To be able to accurately compare foods, first we have to look at them on a “dry matter basis.” We do this because the moisture content of a food can distort the amount of protein, fat, and carbs in that food when they are listed in percentages. This can be especially distorted when comparing different types of food, like kibble vs canned vs raw, because the moisture content of each type of food is different.
Let’s look at an example. The following are guaranteed analyses from one canned food and one kibble food.
These two foods are both the same brand and same formula, but one is the canned version and one is the kibble. At first glance, these foods seem very different. The bottom one looks like it has much more protein and fat than the other.
But when we convert them to a dry matter basis, it gives us much more accurate information about the true macronutrient content of these foods.
To do that, first we figure out what percent of the food is dry matter by simply subtracting the % moisture from 100. For our first food, that would be 100-78= 22% dry matter. For our second food, that would be 100-12= 88% dry matter.
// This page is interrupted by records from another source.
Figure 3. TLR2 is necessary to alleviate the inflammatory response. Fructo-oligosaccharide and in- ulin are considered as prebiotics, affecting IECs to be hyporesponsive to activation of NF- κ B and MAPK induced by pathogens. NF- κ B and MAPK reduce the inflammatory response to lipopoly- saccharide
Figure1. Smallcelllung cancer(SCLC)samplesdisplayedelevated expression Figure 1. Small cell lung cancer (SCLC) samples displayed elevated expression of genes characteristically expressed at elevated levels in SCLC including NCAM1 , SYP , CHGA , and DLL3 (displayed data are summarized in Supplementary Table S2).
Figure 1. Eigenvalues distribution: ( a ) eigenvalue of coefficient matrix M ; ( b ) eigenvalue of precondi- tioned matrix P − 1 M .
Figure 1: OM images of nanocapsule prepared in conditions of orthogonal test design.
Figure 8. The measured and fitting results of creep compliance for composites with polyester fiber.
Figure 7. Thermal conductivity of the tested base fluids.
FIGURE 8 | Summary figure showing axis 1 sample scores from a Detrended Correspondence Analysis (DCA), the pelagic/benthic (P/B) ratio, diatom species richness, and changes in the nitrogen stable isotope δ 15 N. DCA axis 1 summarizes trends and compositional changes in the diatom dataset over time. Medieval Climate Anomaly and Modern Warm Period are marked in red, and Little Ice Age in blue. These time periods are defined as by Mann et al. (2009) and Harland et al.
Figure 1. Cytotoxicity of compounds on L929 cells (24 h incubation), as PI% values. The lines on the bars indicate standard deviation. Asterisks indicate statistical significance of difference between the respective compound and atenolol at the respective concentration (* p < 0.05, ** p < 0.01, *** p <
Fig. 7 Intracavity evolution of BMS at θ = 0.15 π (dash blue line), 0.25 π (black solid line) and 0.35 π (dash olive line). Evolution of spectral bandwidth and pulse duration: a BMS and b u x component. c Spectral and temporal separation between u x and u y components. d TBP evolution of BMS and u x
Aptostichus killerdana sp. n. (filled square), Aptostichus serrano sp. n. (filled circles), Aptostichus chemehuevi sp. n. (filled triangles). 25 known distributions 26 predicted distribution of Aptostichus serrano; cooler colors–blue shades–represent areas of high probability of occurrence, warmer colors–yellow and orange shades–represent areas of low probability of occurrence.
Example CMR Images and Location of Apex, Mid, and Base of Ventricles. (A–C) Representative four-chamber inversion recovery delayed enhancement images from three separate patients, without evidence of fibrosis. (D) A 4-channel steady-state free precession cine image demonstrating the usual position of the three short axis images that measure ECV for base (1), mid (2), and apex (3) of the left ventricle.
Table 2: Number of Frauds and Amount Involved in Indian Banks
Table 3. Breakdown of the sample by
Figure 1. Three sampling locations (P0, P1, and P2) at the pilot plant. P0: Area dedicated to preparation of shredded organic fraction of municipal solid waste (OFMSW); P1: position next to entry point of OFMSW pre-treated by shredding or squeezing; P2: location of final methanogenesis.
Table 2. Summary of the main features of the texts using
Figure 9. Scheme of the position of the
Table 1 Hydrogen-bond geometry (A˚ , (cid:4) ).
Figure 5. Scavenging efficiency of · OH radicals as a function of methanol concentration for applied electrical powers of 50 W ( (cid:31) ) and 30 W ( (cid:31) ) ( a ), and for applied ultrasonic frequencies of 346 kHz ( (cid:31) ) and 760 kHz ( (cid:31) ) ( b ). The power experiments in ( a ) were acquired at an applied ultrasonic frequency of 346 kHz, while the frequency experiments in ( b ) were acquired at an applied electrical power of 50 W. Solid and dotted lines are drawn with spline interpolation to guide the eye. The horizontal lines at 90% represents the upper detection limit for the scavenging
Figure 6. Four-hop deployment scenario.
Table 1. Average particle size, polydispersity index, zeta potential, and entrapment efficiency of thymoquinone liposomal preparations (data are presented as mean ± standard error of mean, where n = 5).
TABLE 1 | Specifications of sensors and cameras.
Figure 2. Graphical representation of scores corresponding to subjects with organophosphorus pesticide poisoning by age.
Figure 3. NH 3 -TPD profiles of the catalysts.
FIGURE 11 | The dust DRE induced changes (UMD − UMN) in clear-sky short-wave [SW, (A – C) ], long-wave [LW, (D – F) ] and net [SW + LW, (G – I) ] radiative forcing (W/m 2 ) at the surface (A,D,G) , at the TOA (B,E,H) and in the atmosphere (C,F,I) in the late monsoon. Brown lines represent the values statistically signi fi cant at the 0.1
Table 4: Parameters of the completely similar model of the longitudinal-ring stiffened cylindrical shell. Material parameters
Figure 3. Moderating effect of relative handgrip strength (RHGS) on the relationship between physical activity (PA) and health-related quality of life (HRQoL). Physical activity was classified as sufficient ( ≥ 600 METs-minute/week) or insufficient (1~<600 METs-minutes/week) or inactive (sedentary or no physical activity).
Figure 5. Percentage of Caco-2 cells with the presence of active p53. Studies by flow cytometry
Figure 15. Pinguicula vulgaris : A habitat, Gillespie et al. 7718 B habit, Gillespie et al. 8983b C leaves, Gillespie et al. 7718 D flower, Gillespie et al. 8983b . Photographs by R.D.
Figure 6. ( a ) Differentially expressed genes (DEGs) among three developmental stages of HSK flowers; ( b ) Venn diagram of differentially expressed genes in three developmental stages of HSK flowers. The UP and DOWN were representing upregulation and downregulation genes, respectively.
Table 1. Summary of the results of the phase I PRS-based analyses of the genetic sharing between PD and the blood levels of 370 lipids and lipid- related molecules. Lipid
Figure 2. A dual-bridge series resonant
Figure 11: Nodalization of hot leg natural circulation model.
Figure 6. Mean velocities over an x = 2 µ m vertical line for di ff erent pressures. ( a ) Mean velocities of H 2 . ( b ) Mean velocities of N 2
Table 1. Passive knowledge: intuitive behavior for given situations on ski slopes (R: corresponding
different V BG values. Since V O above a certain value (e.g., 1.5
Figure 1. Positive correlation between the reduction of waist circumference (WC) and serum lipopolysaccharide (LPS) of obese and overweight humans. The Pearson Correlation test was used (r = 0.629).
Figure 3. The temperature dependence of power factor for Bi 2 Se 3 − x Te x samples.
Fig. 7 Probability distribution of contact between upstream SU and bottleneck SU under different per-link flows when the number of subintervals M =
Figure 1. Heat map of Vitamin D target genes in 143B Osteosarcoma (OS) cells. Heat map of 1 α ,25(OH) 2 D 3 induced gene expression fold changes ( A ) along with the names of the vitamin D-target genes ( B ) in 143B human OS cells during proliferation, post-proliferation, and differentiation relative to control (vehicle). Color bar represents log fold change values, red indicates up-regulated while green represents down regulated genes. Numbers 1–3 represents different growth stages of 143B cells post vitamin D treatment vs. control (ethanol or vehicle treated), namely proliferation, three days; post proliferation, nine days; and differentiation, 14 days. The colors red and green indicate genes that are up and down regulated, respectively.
From there, we divide each macronutrient (such as protein and fat) by the % dry matter, then multiply that by 100. Let’s try the protein from both of our foods above. For our first food, we have 9% protein divided by 22% dry matter = 0.409. Multiplied by 100, we have 40.9% protein. That is a huge difference! For our second food, 26 divided by 88 times 100 = 29.5% protein. Look at that – it actually has LESS protein than the other food, even though you would think the opposite if you were just comparing the labels!